* _TO DO_:
1. Sum up the BrentSolver post below in two sentences.
2. Return the part of the BrentSolver post that runs from "System.out.println(s);" down to "find the root.", copied word for word.
3. In the BrentSolver post below, which root-finding method does the writer leave out when saying the algorithms all seem to have the same bug?

** SELECTED EXTRACT follows **

I wrote a test program to review the BrentSolver class through the Apache Commons Math library.
import java.util.TreeSet;
import org.apache.commons.math3.analysis.UnivariateFunction;
import org.apache.commons.math3.analysis.solvers.*;
public class TestBrent {
public static void main(String[] args) {
BrentSolver test2 = new BrentSolver(1E-10);
UnivariateFunction func = (double x) -> Math.sin(x);
TreeSet<Double> set = new TreeSet<>();
for (int i = 1; i <= 500; i++) {
set.add(test2.solve(1000, func, i, i+1));
}
for (Double s : set) {
if(s > 0)
System.out.println(s);
}
}
}
When running the program, the following error is returned
Exception in thread "main" org.apache.commons.math3.exception.NoBracketingException: function values at endpoints do not have different signs, endpoints: [1, 2], values: [0.841, 0.909]
at org.apache.commons.math3.analysis.solvers.BrentSolver.doSolve(BrentSolver.java:133)
at org.apache.commons.math3.analysis.solvers.BaseAbstractUnivariateSolver.solve(BaseAbstractUnivariateSolver.java:199)
at org.apache.commons.math3.analysis.solvers.BaseAbstractUnivariateSolver.solve(BaseAbstractUnivariateSolver.java:204)
at TestBrent.main(TestBrent.java:12)
Java Result: 1
Removing the if statement allows the program to find the root.
import java.util.TreeSet;
import org.apache.commons.math3.analysis.UnivariateFunction;
import org.apache.commons.math3.analysis.solvers.*;
public class TestBrent {
public static void main(String[] args) {
BrentSolver test2 = new BrentSolver(1E-10);
UnivariateFunction func = (double x) -> Math.sin(x);
System.out.println(test2.solve(1000, func, 1, 4));
}
}
Is this a bug inside the Apache Commons Math library? All of the root finding algorithms (outside of Newton's method) appear to have the same bug.

** End of SELECTED EXTRACT **
** DATA EXCERPT follows **

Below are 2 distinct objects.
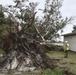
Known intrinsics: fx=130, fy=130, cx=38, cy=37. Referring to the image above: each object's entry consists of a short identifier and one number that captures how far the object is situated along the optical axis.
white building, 20.17
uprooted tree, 8.15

** End of DATA EXCERPT **

* _TASK ANSWERS_:
1. A test program that uses the BrentSolver class from Apache Commons Math to find roots of sin(x) over the intervals from i to i+1 fails with a NoBracketingException, which says the function values at the endpoints [1, 2] do not have different signs. A second version that solves once over the interval from 1 to 4 finds the root, and the writer asks whether this is a bug in the library, since all the root-finding algorithms other than Newton's method seem to have the same problem.

2.
System.out.println(s);
}
}
}
When running the program, the following error is returned
Exception in thread "main" org.apache.commons.math3.exception.NoBracketingException: function values at endpoints do not have different signs, endpoints: [1, 2], values: [0.841, 0.909]
at org.apache.commons.math3.analysis.solvers.BrentSolver.doSolve(BrentSolver.java:133)
at org.apache.commons.math3.analysis.solvers.BaseAbstractUnivariateSolver.solve(BaseAbstractUnivariateSolver.java:199)
at org.apache.commons.math3.analysis.solvers.BaseAbstractUnivariateSolver.solve(BaseAbstractUnivariateSolver.java:204)
at TestBrent.main(TestBrent.java:12)
Java Result: 1
Removing the if statement allows the program to find the root.

3. Newton's method.